REQUIRED WORK:
Would you copy out verbatim every line from the start of the records through the line containing "não tinha sido", including both ends?

Saved entries:
____

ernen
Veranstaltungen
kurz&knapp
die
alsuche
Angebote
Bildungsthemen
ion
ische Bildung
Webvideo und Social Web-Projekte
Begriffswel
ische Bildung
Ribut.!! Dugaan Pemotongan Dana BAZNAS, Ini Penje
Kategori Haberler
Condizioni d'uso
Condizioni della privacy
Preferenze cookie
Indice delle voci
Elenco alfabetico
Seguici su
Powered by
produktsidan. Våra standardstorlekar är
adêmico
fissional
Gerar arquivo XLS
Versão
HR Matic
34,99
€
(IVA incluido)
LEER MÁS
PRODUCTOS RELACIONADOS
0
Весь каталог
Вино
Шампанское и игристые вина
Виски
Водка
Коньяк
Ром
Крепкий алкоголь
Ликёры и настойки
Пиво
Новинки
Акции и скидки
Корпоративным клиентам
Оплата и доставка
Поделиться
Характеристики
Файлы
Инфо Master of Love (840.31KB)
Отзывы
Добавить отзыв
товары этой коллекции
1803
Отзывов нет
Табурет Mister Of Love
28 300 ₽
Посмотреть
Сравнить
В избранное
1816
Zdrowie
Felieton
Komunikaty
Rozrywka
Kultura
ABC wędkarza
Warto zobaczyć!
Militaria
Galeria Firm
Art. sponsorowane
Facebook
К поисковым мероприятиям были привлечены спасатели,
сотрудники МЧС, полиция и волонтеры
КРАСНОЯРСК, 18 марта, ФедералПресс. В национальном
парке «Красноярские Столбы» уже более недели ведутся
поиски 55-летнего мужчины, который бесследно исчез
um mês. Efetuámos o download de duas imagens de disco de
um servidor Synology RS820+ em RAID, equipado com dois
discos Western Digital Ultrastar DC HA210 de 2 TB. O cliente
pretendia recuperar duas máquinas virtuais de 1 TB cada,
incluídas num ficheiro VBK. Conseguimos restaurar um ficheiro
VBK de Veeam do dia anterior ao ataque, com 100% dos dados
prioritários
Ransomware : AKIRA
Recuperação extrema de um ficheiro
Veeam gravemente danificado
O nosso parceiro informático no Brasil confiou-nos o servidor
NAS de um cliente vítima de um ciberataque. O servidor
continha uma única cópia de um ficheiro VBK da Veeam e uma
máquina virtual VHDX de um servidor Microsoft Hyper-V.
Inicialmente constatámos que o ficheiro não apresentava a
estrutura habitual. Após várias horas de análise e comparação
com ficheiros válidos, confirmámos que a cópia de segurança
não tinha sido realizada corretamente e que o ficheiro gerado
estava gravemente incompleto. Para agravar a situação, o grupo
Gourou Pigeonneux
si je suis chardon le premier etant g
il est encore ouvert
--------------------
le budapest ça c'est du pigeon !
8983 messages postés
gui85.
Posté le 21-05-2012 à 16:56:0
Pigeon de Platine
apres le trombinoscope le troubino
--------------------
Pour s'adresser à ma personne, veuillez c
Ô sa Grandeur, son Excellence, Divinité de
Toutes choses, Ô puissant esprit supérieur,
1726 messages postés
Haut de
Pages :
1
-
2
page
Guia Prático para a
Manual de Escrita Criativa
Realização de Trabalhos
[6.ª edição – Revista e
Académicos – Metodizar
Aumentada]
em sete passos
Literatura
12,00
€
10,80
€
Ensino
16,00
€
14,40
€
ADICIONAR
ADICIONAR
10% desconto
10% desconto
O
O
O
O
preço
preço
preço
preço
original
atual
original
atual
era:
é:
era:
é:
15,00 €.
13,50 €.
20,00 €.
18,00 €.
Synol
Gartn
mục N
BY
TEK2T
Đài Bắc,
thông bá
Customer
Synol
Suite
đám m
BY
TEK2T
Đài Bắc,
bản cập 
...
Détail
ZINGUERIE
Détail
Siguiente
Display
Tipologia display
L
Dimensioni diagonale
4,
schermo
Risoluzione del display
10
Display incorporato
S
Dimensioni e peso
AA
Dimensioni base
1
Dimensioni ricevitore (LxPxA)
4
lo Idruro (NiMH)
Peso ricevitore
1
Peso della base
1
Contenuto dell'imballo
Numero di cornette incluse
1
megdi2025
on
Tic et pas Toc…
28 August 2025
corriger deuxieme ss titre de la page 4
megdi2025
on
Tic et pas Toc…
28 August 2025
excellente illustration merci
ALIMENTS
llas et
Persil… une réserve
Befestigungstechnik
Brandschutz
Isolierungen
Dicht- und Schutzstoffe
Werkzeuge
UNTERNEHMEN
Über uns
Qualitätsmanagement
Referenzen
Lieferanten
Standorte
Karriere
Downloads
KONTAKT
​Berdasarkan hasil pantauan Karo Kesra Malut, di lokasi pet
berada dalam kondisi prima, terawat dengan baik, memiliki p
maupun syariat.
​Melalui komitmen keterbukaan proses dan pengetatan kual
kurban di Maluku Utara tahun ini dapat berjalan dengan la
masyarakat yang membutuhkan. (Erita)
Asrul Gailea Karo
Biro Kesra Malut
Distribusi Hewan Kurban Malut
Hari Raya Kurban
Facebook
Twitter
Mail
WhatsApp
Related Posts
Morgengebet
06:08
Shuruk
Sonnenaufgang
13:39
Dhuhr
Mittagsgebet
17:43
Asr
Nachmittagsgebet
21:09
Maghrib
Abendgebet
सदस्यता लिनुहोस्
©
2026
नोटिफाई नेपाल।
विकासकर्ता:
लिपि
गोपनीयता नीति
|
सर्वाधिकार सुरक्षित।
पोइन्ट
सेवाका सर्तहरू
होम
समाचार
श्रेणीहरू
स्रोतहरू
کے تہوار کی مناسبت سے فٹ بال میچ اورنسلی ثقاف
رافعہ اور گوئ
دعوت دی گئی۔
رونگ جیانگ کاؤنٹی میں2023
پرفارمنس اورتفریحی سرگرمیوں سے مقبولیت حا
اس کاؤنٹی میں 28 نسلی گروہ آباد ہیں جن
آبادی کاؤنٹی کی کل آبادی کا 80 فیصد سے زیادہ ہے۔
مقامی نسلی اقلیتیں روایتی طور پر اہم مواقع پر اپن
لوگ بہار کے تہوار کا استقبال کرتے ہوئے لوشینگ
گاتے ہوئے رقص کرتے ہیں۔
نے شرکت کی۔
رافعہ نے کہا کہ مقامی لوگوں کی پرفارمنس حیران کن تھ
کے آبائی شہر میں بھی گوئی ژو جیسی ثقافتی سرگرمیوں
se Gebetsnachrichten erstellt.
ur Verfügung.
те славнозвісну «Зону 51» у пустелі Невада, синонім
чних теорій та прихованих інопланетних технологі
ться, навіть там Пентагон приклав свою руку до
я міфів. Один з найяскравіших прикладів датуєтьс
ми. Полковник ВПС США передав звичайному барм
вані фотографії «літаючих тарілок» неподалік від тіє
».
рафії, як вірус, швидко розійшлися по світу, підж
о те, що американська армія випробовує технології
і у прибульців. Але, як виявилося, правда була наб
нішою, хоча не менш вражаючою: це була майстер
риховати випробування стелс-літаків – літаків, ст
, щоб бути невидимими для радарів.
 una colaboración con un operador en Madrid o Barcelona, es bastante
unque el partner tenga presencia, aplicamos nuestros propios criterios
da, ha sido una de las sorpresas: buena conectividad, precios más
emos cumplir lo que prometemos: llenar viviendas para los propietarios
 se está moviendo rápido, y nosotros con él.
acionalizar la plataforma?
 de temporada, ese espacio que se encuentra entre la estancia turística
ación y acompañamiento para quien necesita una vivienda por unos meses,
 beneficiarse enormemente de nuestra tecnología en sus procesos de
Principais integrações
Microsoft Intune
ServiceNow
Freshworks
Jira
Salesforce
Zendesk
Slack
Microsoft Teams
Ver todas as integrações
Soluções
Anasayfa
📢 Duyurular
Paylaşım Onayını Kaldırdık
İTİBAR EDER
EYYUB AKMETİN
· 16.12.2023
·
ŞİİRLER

____

WRITTEN SOLUTION:
ernen
Veranstaltungen
kurz&knapp
die
alsuche
Angebote
Bildungsthemen
ion
ische Bildung
Webvideo und Social Web-Projekte
Begriffswel
ische Bildung
Ribut.!! Dugaan Pemotongan Dana BAZNAS, Ini Penje
Kategori Haberler
Condizioni d'uso
Condizioni della privacy
Preferenze cookie
Indice delle voci
Elenco alfabetico
Seguici su
Powered by
produktsidan. Våra standardstorlekar är
adêmico
fissional
Gerar arquivo XLS
Versão
HR Matic
34,99
€
(IVA incluido)
LEER MÁS
PRODUCTOS RELACIONADOS
0
Весь каталог
Вино
Шампанское и игристые вина
Виски
Водка
Коньяк
Ром
Крепкий алкоголь
Ликёры и настойки
Пиво
Новинки
Акции и скидки
Корпоративным клиентам
Оплата и доставка
Поделиться
Характеристики
Файлы
Инфо Master of Love (840.31KB)
Отзывы
Добавить отзыв
товары этой коллекции
1803
Отзывов нет
Табурет Mister Of Love
28 300 ₽
Посмотреть
Сравнить
В избранное
1816
Zdrowie
Felieton
Komunikaty
Rozrywka
Kultura
ABC wędkarza
Warto zobaczyć!
Militaria
Galeria Firm
Art. sponsorowane
Facebook
К поисковым мероприятиям были привлечены спасатели,
сотрудники МЧС, полиция и волонтеры
КРАСНОЯРСК, 18 марта, ФедералПресс. В национальном
парке «Красноярские Столбы» уже более недели ведутся
поиски 55-летнего мужчины, который бесследно исчез
um mês. Efetuámos o download de duas imagens de disco de
um servidor Synology RS820+ em RAID, equipado com dois
discos Western Digital Ultrastar DC HA210 de 2 TB. O cliente
pretendia recuperar duas máquinas virtuais de 1 TB cada,
incluídas num ficheiro VBK. Conseguimos restaurar um ficheiro
VBK de Veeam do dia anterior ao ataque, com 100% dos dados
prioritários
Ransomware : AKIRA
Recuperação extrema de um ficheiro
Veeam gravemente danificado
O nosso parceiro informático no Brasil confiou-nos o servidor
NAS de um cliente vítima de um ciberataque. O servidor
continha uma única cópia de um ficheiro VBK da Veeam e uma
máquina virtual VHDX de um servidor Microsoft Hyper-V.
Inicialmente constatámos que o ficheiro não apresentava a
estrutura habitual. Após várias horas de análise e comparação
com ficheiros válidos, confirmámos que a cópia de segurança
não tinha sido realizada corretamente e que o ficheiro gerado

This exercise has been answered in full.